= EXERCISE DATA =
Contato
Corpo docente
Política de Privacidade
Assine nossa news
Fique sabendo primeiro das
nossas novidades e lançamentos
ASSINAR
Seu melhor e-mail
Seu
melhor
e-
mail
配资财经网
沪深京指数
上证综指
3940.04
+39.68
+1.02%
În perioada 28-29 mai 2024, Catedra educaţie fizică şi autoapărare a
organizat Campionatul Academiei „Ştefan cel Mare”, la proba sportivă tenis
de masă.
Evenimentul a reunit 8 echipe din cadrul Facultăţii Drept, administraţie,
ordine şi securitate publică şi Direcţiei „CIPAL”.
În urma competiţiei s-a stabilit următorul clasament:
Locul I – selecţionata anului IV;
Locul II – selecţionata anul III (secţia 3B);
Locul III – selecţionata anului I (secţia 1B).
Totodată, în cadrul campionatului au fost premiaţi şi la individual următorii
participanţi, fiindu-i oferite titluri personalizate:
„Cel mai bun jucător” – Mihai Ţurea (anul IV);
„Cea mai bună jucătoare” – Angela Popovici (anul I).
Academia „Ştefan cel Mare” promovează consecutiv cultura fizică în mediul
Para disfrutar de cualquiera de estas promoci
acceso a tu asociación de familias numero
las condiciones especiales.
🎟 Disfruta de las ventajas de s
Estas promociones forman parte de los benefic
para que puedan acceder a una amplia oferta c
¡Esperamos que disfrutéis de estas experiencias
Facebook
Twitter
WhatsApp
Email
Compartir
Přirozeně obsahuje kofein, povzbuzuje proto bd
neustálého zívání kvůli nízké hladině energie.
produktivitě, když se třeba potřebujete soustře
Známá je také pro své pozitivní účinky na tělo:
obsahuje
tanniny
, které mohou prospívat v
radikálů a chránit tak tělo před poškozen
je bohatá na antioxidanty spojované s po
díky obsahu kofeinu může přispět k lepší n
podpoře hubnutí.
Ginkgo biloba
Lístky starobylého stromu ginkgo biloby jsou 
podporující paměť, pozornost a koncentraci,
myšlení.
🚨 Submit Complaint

= EXERCISE INSTRUCTIONS =
Copy all of the material word for word.

= RESULT OF THIS TASK =
Contato
Corpo docente
Política de Privacidade
Assine nossa news
Fique sabendo primeiro das
nossas novidades e lançamentos
ASSINAR
Seu melhor e-mail
Seu
melhor
e-
mail
配资财经网
沪深京指数
上证综指
3940.04
+39.68
+1.02%
În perioada 28-29 mai 2024, Catedra educaţie fizică şi autoapărare a
organizat Campionatul Academiei „Ştefan cel Mare”, la proba sportivă tenis
de masă.
Evenimentul a reunit 8 echipe din cadrul Facultăţii Drept, administraţie,
ordine şi securitate publică şi Direcţiei „CIPAL”.
În urma competiţiei s-a stabilit următorul clasament:
Locul I – selecţionata anului IV;
Locul II – selecţionata anul III (secţia 3B);
Locul III – selecţionata anului I (secţia 1B).
Totodată, în cadrul campionatului au fost premiaţi şi la individual următorii
participanţi, fiindu-i oferite titluri personalizate:
„Cel mai bun jucător” – Mihai Ţurea (anul IV);
„Cea mai bună jucătoare” – Angela Popovici (anul I).
Academia „Ştefan cel Mare” promovează consecutiv cultura fizică în mediul
Para disfrutar de cualquiera de estas promoci
acceso a tu asociación de familias numero
las condiciones especiales.
🎟 Disfruta de las ventajas de s
Estas promociones forman parte de los benefic
para que puedan acceder a una amplia oferta c
¡Esperamos que disfrutéis de estas experiencias
Facebook
Twitter
WhatsApp
Email
Compartir
Přirozeně obsahuje kofein, povzbuzuje proto bd
neustálého zívání kvůli nízké hladině energie.
produktivitě, když se třeba potřebujete soustře
Známá je také pro své pozitivní účinky na tělo:
obsahuje
tanniny
, které mohou prospívat v
radikálů a chránit tak tělo před poškozen
je bohatá na antioxidanty spojované s po
díky obsahu kofeinu může přispět k lepší n
podpoře hubnutí.
Ginkgo biloba
Lístky starobylého stromu ginkgo biloby jsou 
podporující paměť, pozornost a koncentraci,
myšlení.
🚨 Submit Complaint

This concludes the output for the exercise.